The New York World described the audience’s reaction:

It is within bounds to say that Steinway Hall has scarcely ever had within its walls so large a number as was last night assembled to hear Mr. Clemens (better known as Mark Twain) tell what he knew about the Sandwich Islands. Every seat was occupied, and when the lecturer began there was not room for the entrance of a single additional person. The platform was equally crowded. Frequent applause and bursts of laughter greeted the numerous telling “points” of fun or wit, though the audience bestowed a similar appreciative attention upon the more serious portions of the lecture. (“‘Mark Twain,’” 6 Feb 73, 8)

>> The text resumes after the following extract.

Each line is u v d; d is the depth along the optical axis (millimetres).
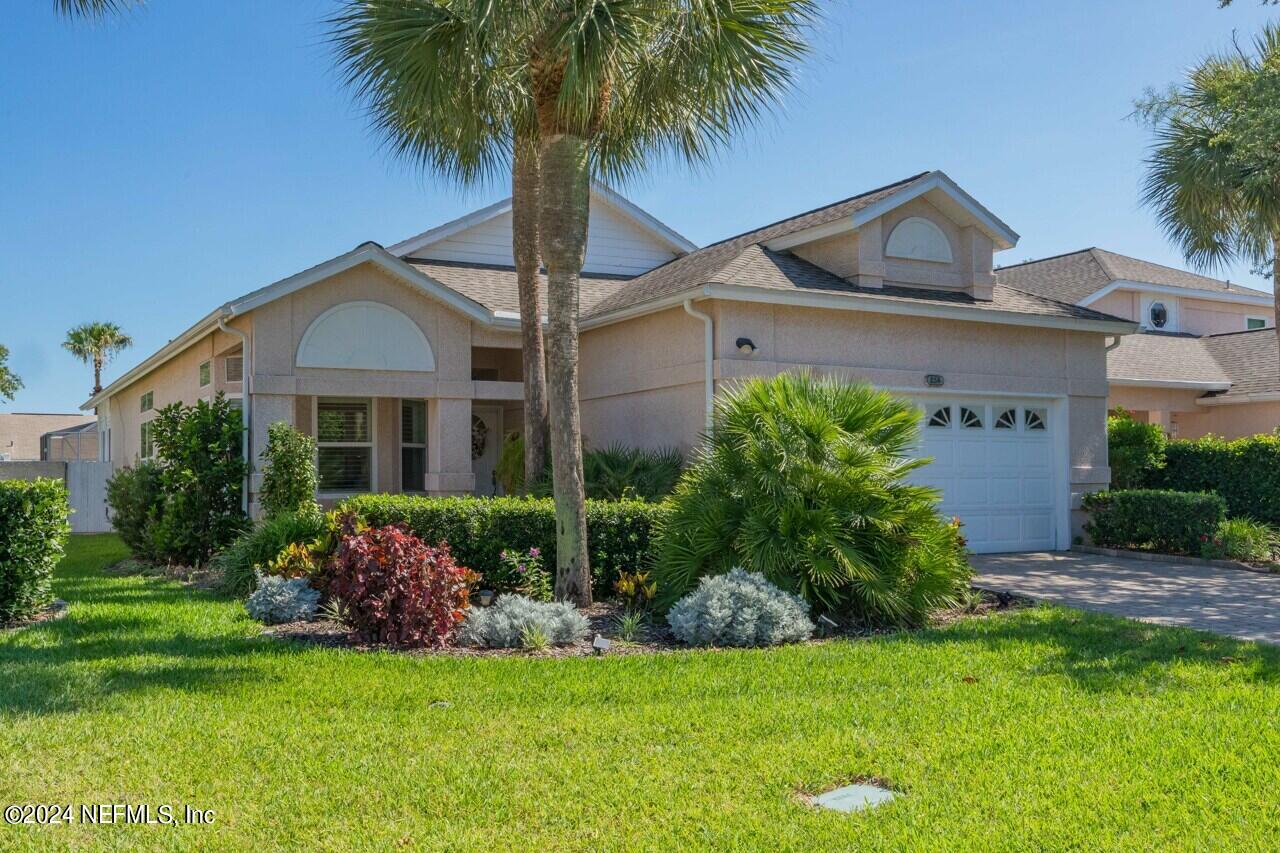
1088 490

Fortunately for the “more than a thousand people” who were “turned away because there was no chance to get in” on 5 February, Clemens appeared again at Steinway Hall on 10 February (“A Crowded House,” Boston Times, 7 Feb 73, clipping in CU-MARK). The reviewer for the Brooklyn Eagle made only the briefest of general observations—noting that the audience at the Academy of Music was large, and that “at the close of the lecture Mr. Clemens went off the stage as he came on, with well feigned awkwardness, and amid loud applause”—but included a lengthy synopsis, of the type that Clemens tried repeatedly to prevent (“Mark Twain,” 10 Feb 73, 4; see 13 and 17 Jan 73 to Reidclick to open link). The Jersey City Evening Journal also reported a “large audience” at the Tabernacle, and reported that “Mark’s genial countenance shone with good humor, which communicated itself to the audience at once”:

It is useless to attempt to follow Twain through his lecture here, for he must be heard to be appreciated. His humor is peculiar, and depends much upon the peculiar style of his delivery. The audience laughed and laughed, until their sides ached, and this seemed to be eminently satisfactory to the hero of the “Innocents Abroad.” (“Mark Twain on the Sandwich Islands,” 14 Feb 73, 1)

Sometime during these days in New York, Clemens had the chance to visit with his old California friend John McComb, an owner and supervising editor of the San Francisco Alta California. McComb had been largely responsible for getting him the assignment to cover the Quaker City excursion. A mutual friend, Frank Soulé, wrote to Clemens on 31 March from the Alta’s editorial rooms: “McComb has just come in. He speaks in the most enthusiastic terms of you, and his hob-nobbing with you in N. Y.” (CU-MARK; L1 , 361; L2 , 12 n. 1). And on 6 April, Joseph T. Goodman wrote Clemens just after returning from a recent stay in San Francisco:

Old John McComb returned from the East during my sojourn, and he devoted one entire afternoon to recounting his intercourse with you in New York. What infinite appreciation and recollection he has! I don’t believe you said a single good thing but what he repeated literally—and then his eyes would sparkle and he would laugh in that unctious way of his till he would shake the building like a mastodon turbulent with merriment. (CU-MARK)

Clemens probably returned to Hartford on 14 February, the day after his final lecture, in Jersey City.